Sa science des choses de la défense, Edwards l’a parfois infusée au marteau-piqueur dans les crânes gallois. Ce sont les joueurs qui le disent. Elle a surtout fait passer les « boys » de Cardiff de gentils faire-valoir du vieux Tournoi en une meute de loups, quatre fois sacrée (2008, 2012, 2013 2019) et les pognes posées sur trois grands chelems (2008, 2012, 2019). Ça positionne un homme et un entraîneur.

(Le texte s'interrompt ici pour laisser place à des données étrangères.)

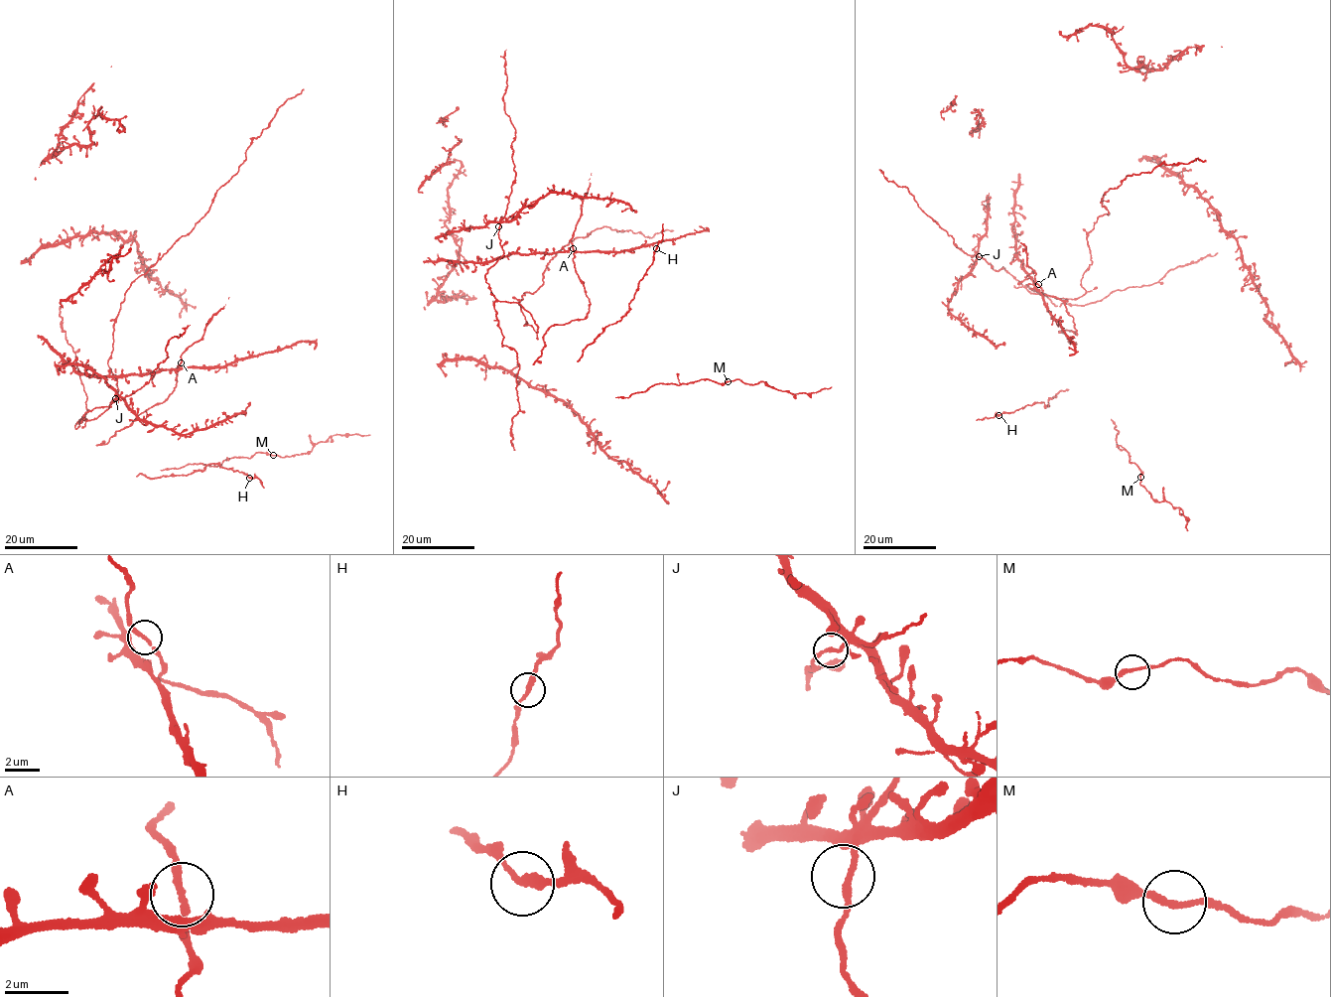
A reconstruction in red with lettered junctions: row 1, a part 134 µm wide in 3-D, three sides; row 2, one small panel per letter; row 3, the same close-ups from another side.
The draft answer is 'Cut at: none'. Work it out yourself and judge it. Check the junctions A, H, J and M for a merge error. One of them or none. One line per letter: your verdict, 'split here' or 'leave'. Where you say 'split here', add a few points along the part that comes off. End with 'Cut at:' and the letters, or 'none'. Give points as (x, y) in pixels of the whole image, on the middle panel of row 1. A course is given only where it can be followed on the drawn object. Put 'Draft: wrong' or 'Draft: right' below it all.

La recette galloise était donc là. En rugby, on assoit souvent les succès sur le triptyque « défense-conquête-occupation ». Edwards et Gatland avaient échafaudé un autre plan : le triptyque « pression-pression-pression ». En défense comme en attaque. Tout le temps. Tout devait se faire vite et fort. La « très haute intensité », quinze ans avant la sacralisation du terme par Galthié et ses mantras de communication.

Le succès des Bleus à Édimbourg, voilà six jours, ne dit rien d’autre et confirme toute l’importance du treiziste anglais dans le staff d’experts du XV de France. Après Murrayfield, on s’est longtemps attardés sur les six essais inscrits par les Français, une rareté dans le Tournoi (hors Italie). On a parlé de l’inspiration de Dupont sur la première réalisation, géniale pour le commun des mortels, banale pour le demi de mêlée des Bleus. On a causé de Damian « machine à marquer » Penaud, des grattages de Julien Marchand et de la qualité de mains « codorniesque » de Cyril Baille. Suave, pour un pilier.

Avant tout ça, on doit vous asséner cette vérité : la victoire des Bleus à Édimbourg fut un chef-d’œuvre défensif. Par ces temps modernes, on ne parle d’ailleurs plus de défense : on parle d’attaque sans ballon. Il y aurait là volontiers un onanisme intellectuel. Sauf qu’il n’en est rien. Et le XV de France l’a prouvé : s’il a marqué ces six essais, c’est d’abord parce qu’il a très bien défendu.

À ce propos : lundi soir, attablés au Valexpo d’Oyonnax au soir de l’Oscar Midi Olympique remis à Charlie Cassang, on a discuté de la chose avec Joe El Abd. Anglo-saxon, francophone et francophile, entraîneur et désormais manager, il a forcément un avis pertinent sur la question. Et sans surprise, « big Joe » avait été bluffé par la performance défensive des Bleus à Murrayfield. Avec cette précision. « J’ai observé de près leur système, les courses, les dispositions des joueurs : je n’y ai rien trouvé de révolutionnaire. Cela m’a même paru assez simple. En revanche, leur état d’esprit fut incroyable. Ils ont chassé chaque ballon, chaque ruck, pressé chaque attaquant écossais. Les Bleus ne lâchent jamais rien, avancent tout le temps. C’est impressionnant. C’est là le vrai miracle de Shaun Edwards » On vous suit à ce sujet, cher Joe.

Ce lundi toujours, au long d’un autre papier de louanges sur le XV de France et sa performance écossaise, Midi Olympique faisait remarquer que ces Bleus s’étaient mués en deux années de chèvres en loups. De chassés en chasseurs. De proies en prédateurs. La plus grande révolution de cette équipe est sûrement là. Au-delà des talents individuels, puisque nombre de ces jeunes et brillants joueurs étaient déjà là lors des mandats précédents. Mais, désormais, ils ont la dalle et la confiance qu’il faut pour la rassasier. Une révolution, oui. Et Shaun Edwards ne saurait y être pleinement étranger.